Study text:
BEGIN
I use cure #1 in my marinades for jerky.   Since it is technically a wet brine,  you need to account for the volume of liquid and final nitrite ppm.
I found the following calculator developed by Dr. Greg Blonder to be indispensable.



			nitrite curing calculator


----------



## SmokinEdge (Oct 31, 2021)

The guys have you covered. It’s best to use cure #1 like pop’s brine recipe.

However, if you did want to use Tender Quick, the bag says to mix 1 cup TQ to 4 cups cool water. In my estimation that is pretty salty but will work just fine. Pop’s brine finishes much better IMHO.


----------



## rons (Oct 31, 2021)

SecondHandSmoker said:


> I use cure #1 in my marinades for jerky.   Since it is technically a wet brine,  you need to account for the volume of liquid and final nitrite ppm.
> I found the following calculator developed by Dr. Greg Blonder to be indispensable.
> 
> 
> ...


oh wow cool calculator, thanks, I'll use that :)
but how do you know where to set the slider for PPM ?


----------



## rons (Oct 31, 2021)

SmokinEdge said:


> The guys have you covered. It’s best to use cure #1 like pop’s brine recipe.
> 
> However, if you did want to use Tender Quick, the bag says to mix 1 cup TQ to 4 cups cool water. In my estimation that is pretty salty but will work just fine. Pop’s brine finishes much better IMHO.


ok cool info, thanks!

And thanks to all who helped out, really interesting and helpful info. !


----------



## rons (Oct 31, 2021)

SmokinEdge said:


> The guys have you covered. It’s best to use cure #1 like pop’s brine recipe.
> 
> However, if you did want to use Tender Quick, the bag says to mix 1 cup TQ to 4 cups cool water. In my estimation that is pretty salty but will work just fine. Pop’s brine finishes much better IMHO.


Yeah that's what I found, it was so salty, so I started using less and tasting the liquid first , but it probably wasn't curing it 'enough'.

So something like this is what your recommending?


----------



## Brokenhandle (Oct 31, 2021)

Yes. 

Ryan


----------



## SecondHandSmoker (Oct 31, 2021)

rons said:


> oh wow cool calculator, thanks, I'll use that :)
> but how do you know where to set the slider for PPM ?



You set the slider for your desired final ppm.  
I use the default 125 ppm for jerky instead of the standard 156 ppm.


----------



## rons (Oct 31, 2021)

Brokenhandle said:


> You could leave out the brown sugar but add more regular sugar so as to not throw off his ratio.
> 
> Ryan


Can I just leave the sugar out completely? I don't care for the flavor when it has any sugars in it.


----------



## Brokenhandle (Oct 31, 2021)

rons said:


> Can I just leave the sugar out completely? I don't care for the flavor when it has any sugars in it.


Gonna have to let one of the other's answer that for you. The sugars help to balance out the saltiness of the cure, afraid if you leave them out completely it would be overly salty.
END
Excerpted records:
BEGIN
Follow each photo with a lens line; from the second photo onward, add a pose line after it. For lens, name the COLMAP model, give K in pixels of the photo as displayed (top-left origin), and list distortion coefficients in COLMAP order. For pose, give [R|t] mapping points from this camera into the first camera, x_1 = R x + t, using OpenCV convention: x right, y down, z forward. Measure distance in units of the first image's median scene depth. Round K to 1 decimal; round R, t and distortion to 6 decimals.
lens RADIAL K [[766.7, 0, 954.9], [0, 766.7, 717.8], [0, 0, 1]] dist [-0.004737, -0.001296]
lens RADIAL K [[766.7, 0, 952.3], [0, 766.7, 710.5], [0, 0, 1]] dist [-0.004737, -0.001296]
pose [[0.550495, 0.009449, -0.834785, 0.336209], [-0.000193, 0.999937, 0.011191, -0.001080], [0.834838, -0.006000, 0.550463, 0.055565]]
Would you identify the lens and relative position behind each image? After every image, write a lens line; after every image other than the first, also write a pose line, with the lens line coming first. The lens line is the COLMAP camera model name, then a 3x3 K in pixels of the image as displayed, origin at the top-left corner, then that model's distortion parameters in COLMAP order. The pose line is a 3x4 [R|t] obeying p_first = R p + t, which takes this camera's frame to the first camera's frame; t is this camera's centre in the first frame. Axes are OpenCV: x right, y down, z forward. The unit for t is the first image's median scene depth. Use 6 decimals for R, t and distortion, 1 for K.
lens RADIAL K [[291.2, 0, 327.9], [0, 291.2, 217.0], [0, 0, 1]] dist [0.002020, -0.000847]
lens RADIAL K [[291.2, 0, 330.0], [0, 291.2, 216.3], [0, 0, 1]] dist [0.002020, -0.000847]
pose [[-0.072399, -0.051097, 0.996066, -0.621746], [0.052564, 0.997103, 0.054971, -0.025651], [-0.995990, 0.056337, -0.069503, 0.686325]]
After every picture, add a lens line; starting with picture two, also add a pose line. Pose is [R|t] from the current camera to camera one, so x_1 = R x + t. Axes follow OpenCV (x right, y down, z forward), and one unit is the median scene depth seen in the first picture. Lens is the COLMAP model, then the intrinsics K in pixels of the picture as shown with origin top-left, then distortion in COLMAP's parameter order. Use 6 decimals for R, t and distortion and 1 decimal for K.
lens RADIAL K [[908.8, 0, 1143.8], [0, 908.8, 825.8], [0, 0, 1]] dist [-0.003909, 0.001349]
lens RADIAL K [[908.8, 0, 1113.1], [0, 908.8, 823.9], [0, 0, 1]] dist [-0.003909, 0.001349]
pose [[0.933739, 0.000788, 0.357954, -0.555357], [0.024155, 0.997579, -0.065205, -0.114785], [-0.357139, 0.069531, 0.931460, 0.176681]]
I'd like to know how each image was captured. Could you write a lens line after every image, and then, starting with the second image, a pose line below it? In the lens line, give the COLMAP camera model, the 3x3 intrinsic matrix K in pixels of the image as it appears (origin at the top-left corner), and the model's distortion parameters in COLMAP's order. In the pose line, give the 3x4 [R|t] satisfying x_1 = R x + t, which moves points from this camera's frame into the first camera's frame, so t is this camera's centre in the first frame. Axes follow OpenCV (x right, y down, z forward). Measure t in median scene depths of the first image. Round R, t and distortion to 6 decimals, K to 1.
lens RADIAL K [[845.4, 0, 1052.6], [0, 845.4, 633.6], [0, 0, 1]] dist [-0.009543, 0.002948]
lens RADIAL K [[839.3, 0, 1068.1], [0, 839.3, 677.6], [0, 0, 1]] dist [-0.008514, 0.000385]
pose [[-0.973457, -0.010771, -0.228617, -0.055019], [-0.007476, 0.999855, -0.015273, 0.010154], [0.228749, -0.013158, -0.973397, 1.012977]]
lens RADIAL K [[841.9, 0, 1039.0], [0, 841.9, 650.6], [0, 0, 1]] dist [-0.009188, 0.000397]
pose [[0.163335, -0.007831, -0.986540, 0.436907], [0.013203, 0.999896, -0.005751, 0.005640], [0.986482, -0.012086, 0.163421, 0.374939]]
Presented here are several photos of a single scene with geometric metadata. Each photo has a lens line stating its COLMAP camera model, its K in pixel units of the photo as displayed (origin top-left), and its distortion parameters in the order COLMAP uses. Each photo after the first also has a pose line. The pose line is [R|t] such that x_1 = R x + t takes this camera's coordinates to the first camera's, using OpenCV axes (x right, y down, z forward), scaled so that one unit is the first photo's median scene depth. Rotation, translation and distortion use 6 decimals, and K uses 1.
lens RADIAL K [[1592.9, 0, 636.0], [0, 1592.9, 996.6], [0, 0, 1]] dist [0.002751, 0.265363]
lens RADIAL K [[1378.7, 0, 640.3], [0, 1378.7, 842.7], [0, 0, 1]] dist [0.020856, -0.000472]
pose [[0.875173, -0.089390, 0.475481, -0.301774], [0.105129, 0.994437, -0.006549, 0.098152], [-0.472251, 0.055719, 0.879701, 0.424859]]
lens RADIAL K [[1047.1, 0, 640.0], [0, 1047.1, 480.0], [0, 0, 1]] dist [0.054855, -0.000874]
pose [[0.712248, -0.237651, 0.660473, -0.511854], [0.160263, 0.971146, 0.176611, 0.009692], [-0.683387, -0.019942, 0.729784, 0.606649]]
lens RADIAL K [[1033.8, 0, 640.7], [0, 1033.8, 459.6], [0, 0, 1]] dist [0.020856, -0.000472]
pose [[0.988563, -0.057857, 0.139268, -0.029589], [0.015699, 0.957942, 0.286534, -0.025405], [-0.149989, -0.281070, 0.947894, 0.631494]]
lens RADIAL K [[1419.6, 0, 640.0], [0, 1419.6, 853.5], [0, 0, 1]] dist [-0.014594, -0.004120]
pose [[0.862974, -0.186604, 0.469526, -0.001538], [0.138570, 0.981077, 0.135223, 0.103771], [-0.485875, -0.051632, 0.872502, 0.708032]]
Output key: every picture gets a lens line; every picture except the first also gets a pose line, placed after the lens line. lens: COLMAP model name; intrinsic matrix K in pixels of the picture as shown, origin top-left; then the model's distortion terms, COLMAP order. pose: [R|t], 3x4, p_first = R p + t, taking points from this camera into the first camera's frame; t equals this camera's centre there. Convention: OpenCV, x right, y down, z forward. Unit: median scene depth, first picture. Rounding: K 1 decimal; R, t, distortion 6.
END
Exercises:
a. Copy the passage of the jerky curing thread from "I use the default" up to and including "off his ratio.".
b. Carry on the forum thread about curing jerky from its last post.

Replies:
a.
I use the default 125 ppm for jerky instead of the standard 156 ppm.


----------



## rons (Oct 31, 2021)

Brokenhandle said:


> You could leave out the brown sugar but add more regular sugar so as to not throw off his ratio.

b.
Ryan


----------



## rons (Oct 31, 2021)

SecondHandSmoker said:


> You set the slider for your desired final ppm.
> I use the default 125 ppm for jerky instead of the standard 156 ppm.


OK very cool, 
wow it takes hardly any of that cure, a 1/2 tsp! 
So then I'd just mix some salt in also for the saltiness of the meat right?


----------



## smokeymose (Oct 31, 2021)

rons said:


> Yeah that's what I found, it was so salty, so I started using less and tasting the liquid first , but it probably wasn't curing it 'enough'.
> 
> So something like this is what your recommending?


That's the stuff.


----------



## rons (Oct 31, 2021)

ok cool, just ordered that cure #1 :)


----------



## SmokinEdge (Oct 31, 2021)

rons said:


> Yeah that's what I found, it was so salty, so I started using less and tasting the liquid first , but it probably wasn't curing it 'enough'.
> 
> So something like this is what your recommending?


Yes that’s the right stuff cure #1


----------



## SmokinEdge (Oct 31, 2021)

1.5% salt is the minimum to safely cure meats. You can absolutely leave out the sugar. It’s only there to balance salt flavor and has no curing effect.
I use 1.5% salt and anywhere between 1.0-0.5% sugar with hams and bacon. Cure #1 always at 0.25%


----------



## SecondHandSmoker (Oct 31, 2021)

rons said:


> OK very cool,
> wow it takes hardly any of that cure, a 1/2 tsp!
> So then I'd just mix some salt in also for the saltiness of the meat right?



A rule of thumb is a 1/4 tsp per 1 lb meat.  However,  it is always preferable to actually weigh out the cure #1 in grams on a scale.  

With the salt, keep in mind any other ingredients that contain sodium and adjust accordingly.  
I usually don't add any more salt when using soy sauce and/or worcestershire sauce.


----------



## rons (Oct 31, 2021)

SmokinEdge said:


> 1.5% salt is the minimum to safely cure meats. You can absolutely leave out the sugar. It’s only there to balance salt flavor and has no curing effect.
> I use 1.5% salt and anywhere between 1.0-0.5% sugar with hams and bacon. Cure #1 always at 0.25%


ok cool thanks!


----------



## rons (Oct 31, 2021)

SecondHandSmoker said:


> A rule of thumb is a 1/4 tsp per 1 lb meat.  However,  it is always preferable to actually weigh out the cure #1 in grams on a scale.
> 
> With the salt, keep in mind any other ingredients that contain sodium and adjust accordingly.
> I usually don't add any more salt when using soy sauce and/or worcestershire sauce.


ok good point!


----------



## JckDanls 07 (Oct 31, 2021)

SecondHandSmoker said:


> I use cure #1 in my marinades for jerky




It's easier and quicker doing it this way instead of curing meat first in Pops brine...  Get it all (cured and seasoned) done at once...


----------



## SmokinEdge (Oct 31, 2021)

SecondHandSmoker said:


> A rule of thumb is a 1/4 tsp per 1 lb meat.  However,  it is always preferable to actually weigh out the cure #1 in grams on a scale.
> 
> With the salt, keep in mind any other ingredients that contain sodium and adjust accordingly.
> I usually don't add any more salt when using soy sauce and/or worcestershire sauce.


1.1 gram cure #1 per pound of meat will net 156ppm nitrite.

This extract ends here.